* [EXERCISE REQUIREMENTS]:
From the entries below, reproduce exactly the line containing "ring pip: (230, 243)", the line containing "middle pip: (294, 226)", and every line in between, with nothing added.

* [SOURCE INFORMATION]:
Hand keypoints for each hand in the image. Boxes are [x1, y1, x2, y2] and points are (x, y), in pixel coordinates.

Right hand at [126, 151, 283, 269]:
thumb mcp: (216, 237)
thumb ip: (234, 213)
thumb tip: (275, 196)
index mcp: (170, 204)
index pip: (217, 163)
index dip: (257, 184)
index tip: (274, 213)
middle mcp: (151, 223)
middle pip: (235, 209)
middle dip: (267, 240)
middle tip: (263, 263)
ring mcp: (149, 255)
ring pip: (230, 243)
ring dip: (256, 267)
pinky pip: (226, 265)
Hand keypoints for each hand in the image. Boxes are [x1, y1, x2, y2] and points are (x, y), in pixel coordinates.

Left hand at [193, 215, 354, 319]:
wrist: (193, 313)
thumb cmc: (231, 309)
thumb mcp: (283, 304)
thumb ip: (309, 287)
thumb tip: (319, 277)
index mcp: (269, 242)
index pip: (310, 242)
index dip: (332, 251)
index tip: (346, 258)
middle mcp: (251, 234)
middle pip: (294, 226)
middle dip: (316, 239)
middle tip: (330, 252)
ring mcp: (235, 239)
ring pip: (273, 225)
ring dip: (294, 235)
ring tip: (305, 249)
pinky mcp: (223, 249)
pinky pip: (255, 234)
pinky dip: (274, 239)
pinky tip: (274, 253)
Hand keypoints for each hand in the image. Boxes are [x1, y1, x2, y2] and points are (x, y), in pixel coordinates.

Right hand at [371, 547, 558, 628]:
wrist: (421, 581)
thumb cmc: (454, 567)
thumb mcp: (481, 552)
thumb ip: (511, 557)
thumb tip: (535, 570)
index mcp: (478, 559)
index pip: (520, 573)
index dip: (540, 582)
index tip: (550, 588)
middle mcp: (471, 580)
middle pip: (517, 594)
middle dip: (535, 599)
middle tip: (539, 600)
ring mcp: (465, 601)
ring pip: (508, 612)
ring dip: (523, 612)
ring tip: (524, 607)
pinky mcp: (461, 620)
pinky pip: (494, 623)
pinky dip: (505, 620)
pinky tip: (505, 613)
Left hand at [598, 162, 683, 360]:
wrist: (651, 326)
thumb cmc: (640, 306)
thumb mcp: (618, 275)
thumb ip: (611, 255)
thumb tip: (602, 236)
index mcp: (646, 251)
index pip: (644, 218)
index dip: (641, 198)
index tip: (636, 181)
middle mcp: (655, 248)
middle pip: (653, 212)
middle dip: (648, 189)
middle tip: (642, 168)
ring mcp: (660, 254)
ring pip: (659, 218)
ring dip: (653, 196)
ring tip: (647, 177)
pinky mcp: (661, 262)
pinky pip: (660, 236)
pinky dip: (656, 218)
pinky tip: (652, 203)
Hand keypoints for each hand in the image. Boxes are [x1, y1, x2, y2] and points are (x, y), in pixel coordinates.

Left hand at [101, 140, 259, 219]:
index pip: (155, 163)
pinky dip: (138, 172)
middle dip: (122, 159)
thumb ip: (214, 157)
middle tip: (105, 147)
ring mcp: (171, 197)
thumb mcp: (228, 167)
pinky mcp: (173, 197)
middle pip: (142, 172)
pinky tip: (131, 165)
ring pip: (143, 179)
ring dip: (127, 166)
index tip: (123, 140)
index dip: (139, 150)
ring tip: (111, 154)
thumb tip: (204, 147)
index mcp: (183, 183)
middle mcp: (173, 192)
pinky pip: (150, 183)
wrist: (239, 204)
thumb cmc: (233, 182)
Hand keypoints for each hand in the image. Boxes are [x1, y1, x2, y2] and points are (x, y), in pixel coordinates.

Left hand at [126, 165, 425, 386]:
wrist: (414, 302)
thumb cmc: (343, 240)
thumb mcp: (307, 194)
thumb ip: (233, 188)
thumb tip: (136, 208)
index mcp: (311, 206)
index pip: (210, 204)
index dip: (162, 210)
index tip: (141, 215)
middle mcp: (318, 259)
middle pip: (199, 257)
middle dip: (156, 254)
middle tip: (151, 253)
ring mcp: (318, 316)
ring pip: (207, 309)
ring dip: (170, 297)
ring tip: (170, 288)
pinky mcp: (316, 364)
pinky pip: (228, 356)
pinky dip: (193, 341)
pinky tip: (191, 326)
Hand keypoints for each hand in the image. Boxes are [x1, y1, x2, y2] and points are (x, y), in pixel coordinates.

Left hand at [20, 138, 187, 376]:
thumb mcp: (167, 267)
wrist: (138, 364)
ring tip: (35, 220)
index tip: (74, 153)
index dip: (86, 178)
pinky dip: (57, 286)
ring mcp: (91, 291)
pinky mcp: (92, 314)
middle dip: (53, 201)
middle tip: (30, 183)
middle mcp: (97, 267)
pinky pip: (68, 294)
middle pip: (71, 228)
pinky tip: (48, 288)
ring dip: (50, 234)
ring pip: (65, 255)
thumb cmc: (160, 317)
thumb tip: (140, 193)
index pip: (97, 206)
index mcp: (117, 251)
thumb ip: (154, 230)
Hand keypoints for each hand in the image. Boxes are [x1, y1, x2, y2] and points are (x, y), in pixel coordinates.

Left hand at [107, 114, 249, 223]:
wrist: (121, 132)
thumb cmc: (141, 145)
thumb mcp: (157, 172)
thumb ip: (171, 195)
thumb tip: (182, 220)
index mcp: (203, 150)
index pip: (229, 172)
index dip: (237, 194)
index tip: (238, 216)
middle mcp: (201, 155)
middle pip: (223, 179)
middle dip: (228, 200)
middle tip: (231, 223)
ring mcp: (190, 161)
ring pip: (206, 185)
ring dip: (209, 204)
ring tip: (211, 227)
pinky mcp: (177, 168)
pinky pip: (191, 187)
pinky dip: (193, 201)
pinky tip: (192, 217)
---
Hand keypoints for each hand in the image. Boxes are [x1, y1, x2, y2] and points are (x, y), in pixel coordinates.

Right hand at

* [EXERCISE ANSWER]:
ring pip: (230, 243)
ring dip: (256, 267)
pinky pip: (226, 265)
Hand keypoints for each hand in the image. Boxes are [x1, y1, x2, y2] and points are (x, y), in pixel coordinates.

Left hand at [193, 215, 354, 319]:
wrist: (193, 313)
thumb cmc: (231, 309)
thumb mcp: (283, 304)
thumb ip: (309, 287)
thumb tip: (319, 277)
index mcp: (269, 242)
index pip: (310, 242)
index dip: (332, 251)
index tip: (346, 258)
middle mcp: (251, 234)
middle pip: (294, 226)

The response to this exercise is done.